Undergraduate Seminar: Europe in Asia: The Visual Culture of Colonialism, 1500-1850
Friday | 2:00 - 5:00pm
Spices. Porcelain. Silk. Diamonds. Asia was seen as the exotic other and a land of astonishing wealth in European accounts of travel, trade, and empire from the Roman times onwards. But it was only in the 16th century that European presence in Asia vastly increased with the development of new technologies of maritime trade and the rise of a mercantile economy in Europe. Over the next three hundred years, trading companies based in England, France, Spain, Portugal, and the Netherlands expanded their influence in South Asia (contemporary India, Pakistan, Sri Lanka, Afghanistan, and Bangladesh), Southeast Asia (contemporary Philippines, Malaysia, Indonesia, Thailand, Cambodia, Singapore, and Vietnam), China, and Japan through trade and colonial occupation. Focusing on Europe in Asia in the age of colonialism (otherwise known as the age of exploration), the seminar will examine how European technologies, materials, scientific knowledge, artistic and architecture styles, and attitudes were exported to Asia to reinforce European presence in the continent.
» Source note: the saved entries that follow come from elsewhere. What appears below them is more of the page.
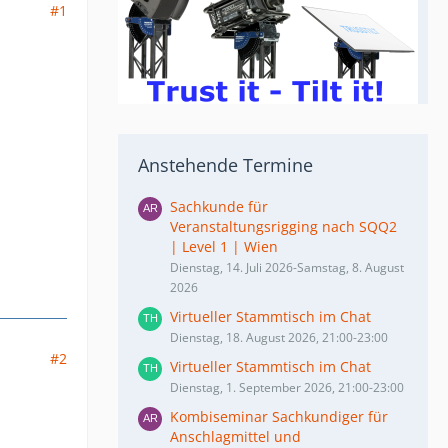
#1
Anstehende Termine
Sachkunde für
Veranstaltungsrigging nach SQQ2
| Level 1 | Wien
Dienstag, 14. Juli 2026-Samstag, 8. August
2026
Virtueller Stammtisch im Chat
Dienstag, 18. August 2026, 21:00-23:00
#2
Virtueller Stammtisch im Chat
Dienstag, 1. September 2026, 21:00-23:00
Kombiseminar Sachkundiger für
Anschlagmittel und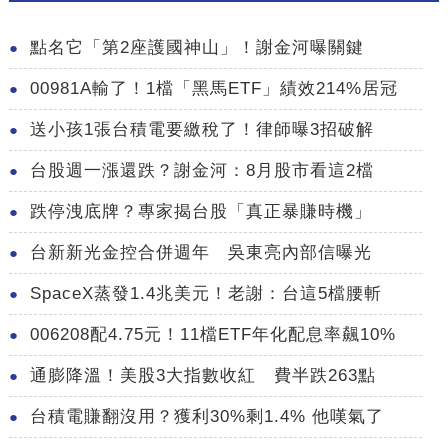
點名它「第2座護國神山」！謝金河曝關鍵
00981A輸了！1檔「黑馬ETF」績效214%居冠
送小孩1張台積電要繳稅了！律師曝3招破解
台股週一漲還跌？謝金河：8月股市看這2檔
跌停洩底牌？專家揭台股「真正暴賺時機」
台新新光金控合併週年 吳東亮內部信曝光
SpaceX蒸發1.4兆美元！老謝：台這5檔腰斬
006208配4.75元！11檔ETF年化配息率飆10%
通膨降溫！美股3大指數收紅 費半跌263點
台積電賺翻沒用？獲利30%剩1.4% 他嘆氣了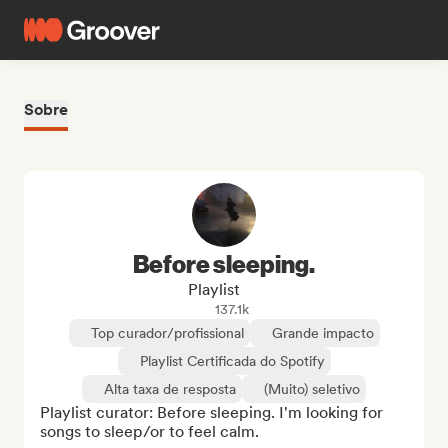
Sobre
Before sleeping.
Playlist
137.1k
Top curador/profissional
Grande impacto
Playlist Certificada do Spotify
Alta taxa de resposta
(Muito) seletivo
Playlist curator: Before sleeping. I'm looking for 
songs to sleep/or to feel calm.
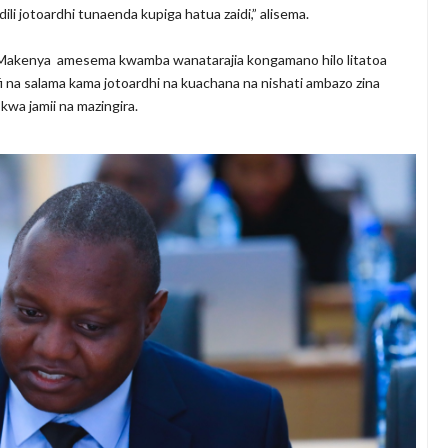
li jotoardhi tunaenda kupiga hatua zaidi,” alisema.
a Makenya amesema kwamba wanatarajia kongamano hilo litatoa
 na salama kama jotoardhi na kuachana na nishati ambazo zina
kwa jamii na mazingira.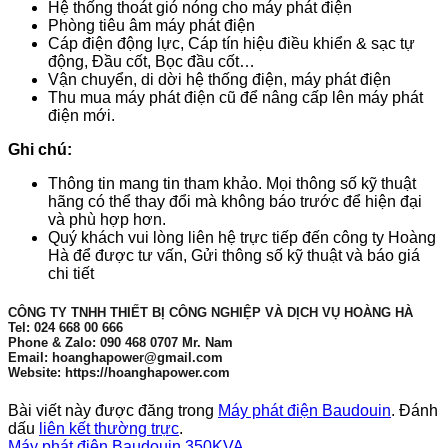
Hệ thống thoát gió nóng cho máy phát điện
Phòng tiêu âm máy phát điện
Cáp điện động lực, Cáp tín hiệu điều khiển & sạc tự
động, Đầu cốt, Bọc đầu cốt…
Vận chuyển, di dời hệ thống điện, máy phát điện
Thu mua máy phát điện cũ để nâng cấp lên máy phát
điện mới.
Ghi chú:
Thông tin mang tin tham khảo. Mọi thông số kỹ thuật
hãng có thể thay đổi mà không báo trước để hiện đại
và phù hợp hơn.
Quý khách vui lòng liên hệ trực tiếp đến công ty Hoàng
Hà để được tư vấn, Gửi thông số kỹ thuật và báo giá
chi tiết
CÔNG TY TNHH THIẾT BỊ CÔNG NGHIỆP VÀ DỊCH VỤ HOÀNG HÀ
Tel: 024 668 00 666
Phone & Zalo: 090 468 0707 Mr. Nam
Email: hoanghapower@gmail.com
Website: https://hoanghapower.com
Bài viết này được đăng trong
Máy phát điện Baudouin
. Đánh
dấu
liên kết thường trực
.
Máy phát điện Baudouin 350KVA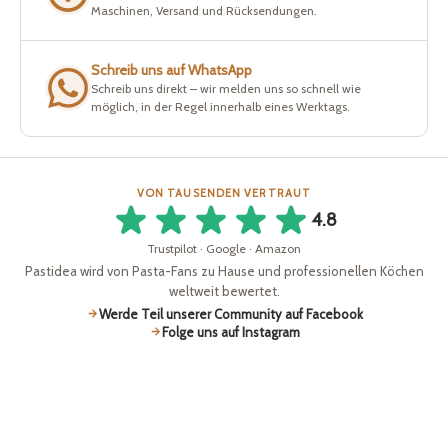
Maschinen, Versand und Rücksendungen.
Schreib uns auf WhatsApp
Schreib uns direkt – wir melden uns so schnell wie
möglich, in der Regel innerhalb eines Werktags.
VON TAUSENDEN VERTRAUT
4.8
Trustpilot · Google · Amazon
Pastidea wird von Pasta-Fans zu Hause und professionellen Köchen
weltweit bewertet.
Werde Teil unserer Community auf Facebook
Folge uns auf Instagram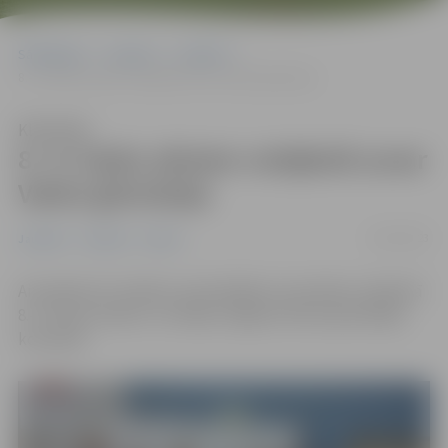
Sākumlapa
Jaunumi
Jaunieši
8.–9. klašu zēniem volejbolā uzvar Valsts ģimnāzija
Klausīties
8.–9. klašu zēniem volejbolā uzvar
Valsts ģimnāzija
02/02/2023
Jaunieši
Jaunumi
Sports
Aizvadītas 52. skolēnu spartakiādes sacensības volejbolā
8.–9. klašu zēniem. Uzvarēja Jelgavas Valsts ģimnāzijas
komanda.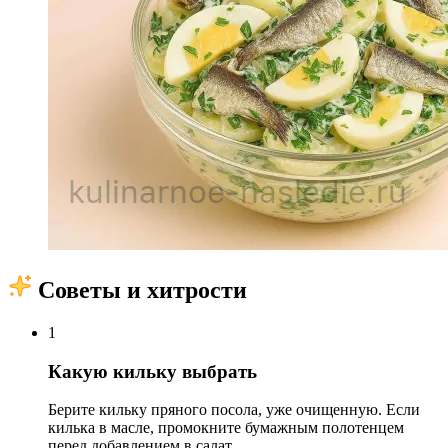
Советы и хитрости
1
Какую кильку выбрать
Берите кильку пряного посола, уже очищенную. Если
килька в масле, промокните бумажным полотенцем
перед добавлением в салат.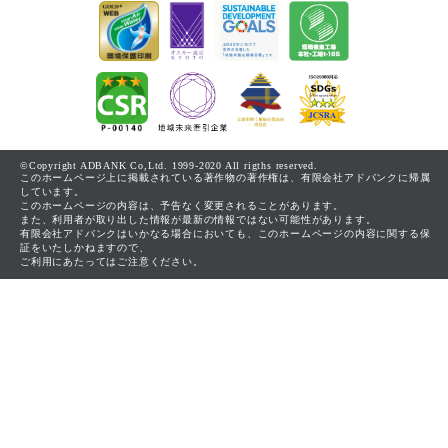
©Copyright ADBANK Co,Ltd. 1999-2020 All rigths reserved.
このホームページ上に掲載されている著作物の著作権は、有限会社アドバンクに帰属
しています。
このホームページの内容は、予告なく変更されることがあります。
また、利用者が取り出した情報が最新の情報ではない可能性があります。
有限会社アドバンクはいかなる場合においても、このホームページの内容に関する保
証をいたしかねますので、
ご利用にあたってはご注意ください。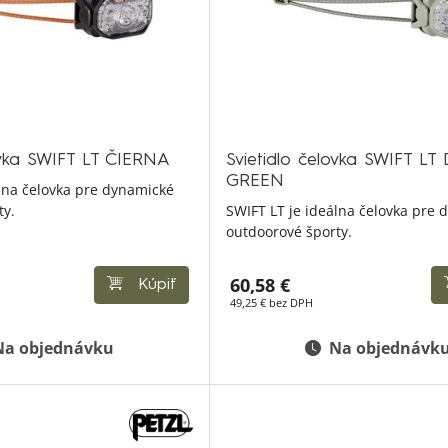
ovka SWIFT LT ČIERNA
Svietidlo čelovka SWIFT LT
GREEN
álna čelovka pre dynamické
ty.
SWIFT LT je ideálna čelovka pre
outdoorové športy.
60,58 €
Kúpiť
49,25 € bez DPH
Na objednávku
Na objednávk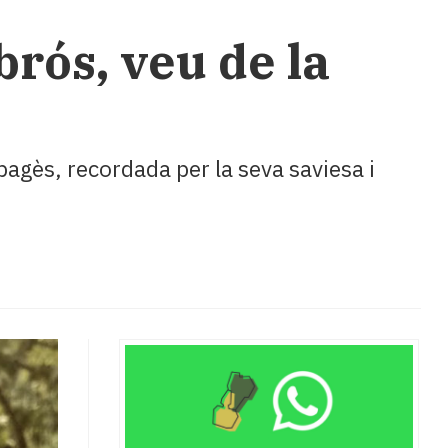
brós, veu de la
 pagès, recordada per la seva saviesa i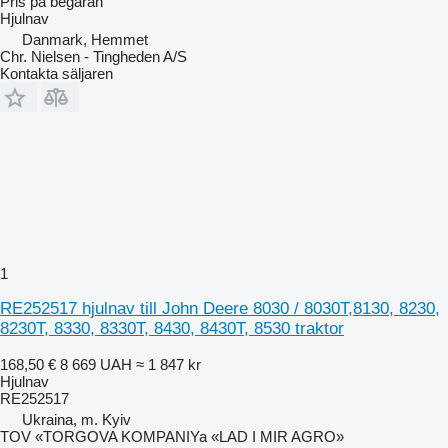
Pris på begäran
Hjulnav
Danmark, Hemmet
Chr. Nielsen - Tingheden A/S
Kontakta säljaren
1
RE252517 hjulnav till John Deere 8030 / 8030T,8130, 8230,
8230T, 8330, 8330T, 8430, 8430T, 8530 traktor
168,50 €
8 669 UAH
≈ 1 847 kr
Hjulnav
RE252517
Ukraina, m. Kyiv
TOV «TORGOVA KOMPANIYa «LAD I MIR AGRO»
We will study how European objects and techniques were, in turn, transformed, subverted, and restyled by indigenous actors as a form of resistance and subversion. This emphasis on cross-cultural encounters will lead us to analyze the ways in which objects from Asia simultaneously reshaped the cultural worlds of Europe, thus challenging the insularity of the concept of both “Asian” and “European” art.
This course fulfills the following Major requirements: Geographical area (B) and Chronological period (II), based on the topic of the final research paper or project.